J'allais dans la cuisine et ouvris le frigo. Rien de bien intéressant n'attira mon œil. Je soupirai et allais enfiler des fringues. Je tirai mon pull des Maple Leafs sur mes épaules et passai ma capuche. J'enfilai des baskets et pris mon porte-monnaie. Je vérifiai que j'avais un peu d'argent dedans.

Je me rappelais encore ce que Mitsuha avait fait quand elle était partie de la maison. Pendant quelques semaines, elle avait fait en sorte d'utiliser l'argent sur notre compte commun pour financer des équipes de hockey. Des dons aux équipes pour de l'équipement ou de financements plus particuliers. Elle avait même réussi à faire des dons à de plus petites équipes. Comme si ça seule façon de se venger de moi avait été d'utiliser tout cet argent.

Je n'avais rien fait à propos de ça. La punir n'avait pas été dans mes priorités. J'avais été bien trop en colère qu'elle parte, qu'elle s'en aille enfin... Après tout ce que je lui avais fait subir. Les souvenirs du divorce étaient flous. Blake m'avait à peine géré pendant cette période et j'avais simplement laissé faire. Je n'avais pas signé les papiers tout de suite.

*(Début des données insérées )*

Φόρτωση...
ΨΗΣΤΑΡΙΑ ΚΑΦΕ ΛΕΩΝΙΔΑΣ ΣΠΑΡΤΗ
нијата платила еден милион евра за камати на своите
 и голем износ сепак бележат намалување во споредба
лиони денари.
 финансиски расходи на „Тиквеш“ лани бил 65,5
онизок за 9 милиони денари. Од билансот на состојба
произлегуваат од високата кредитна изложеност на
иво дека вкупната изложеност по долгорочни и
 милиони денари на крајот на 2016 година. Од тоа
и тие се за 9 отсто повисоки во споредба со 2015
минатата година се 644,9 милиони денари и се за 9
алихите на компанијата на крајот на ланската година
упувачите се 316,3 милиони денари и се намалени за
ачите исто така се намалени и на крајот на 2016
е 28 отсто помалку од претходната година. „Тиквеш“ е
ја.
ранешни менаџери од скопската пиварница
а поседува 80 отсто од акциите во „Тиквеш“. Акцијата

Si j'avais pu garder Mitsuha avec moi, je l'aurais fait évidemment. Seulement, ce n'était pas la bonne solution pour elle. Je lui avais fait trop de mal pour qu'elle revienne naturellement vers moi.

Je sortis et le froid m'attaqua. Noël arriverait bientôt et les fêtes avec. Je n'aimais pas forcément cette période, c'était toujours délicat. La meute se regroupait beaucoup et j'étais rarement à l'aise avec les autres. Ceux avec qui je m'entendais le mieux et qui ne m'avaient pas tenu rigueur de mon comportement insupportable au fil des années étaient les joueurs et les anciens joueurs de l'équipe de hockey. Autant ceux qui faisaient partie de la meute, que ceux qui étaient humains. J'avais souvent fêté Noël avec Blake et Ylesia, mais depuis deux ans, je ne le fêtai pas. Il n'y avait rien à fêter... Priam allait sûrement me demander de venir avec eux. Je n'allais pas refuser, si cela me permettait de voir Honor. Je regardai mon portable et ne vis aucun nouveau message. Priam devait être occupé. J'aurais aimé passer voir ma... mère, mais je n'osais pas encore m'imposer. Malgré les nombreuses conversations et les vérités que nous nous étions dites, je n'étais pas encore assez à l'aise pour aller la voir comme si c'était naturel de le faire.

Je pris le chemin d'un restaurant ouvert 24h/24. Il faisait des pancakes à mourir. Je connaissais bien le propriétaire qui était une vieille connaissance de mes parents adoptifs. Je mis une demi-heure pour rejoindre le petit restaurant familial. Je rentrai dedans et ne vis personne. À cinq heures du matin, c'était rare qu'il y ait foule.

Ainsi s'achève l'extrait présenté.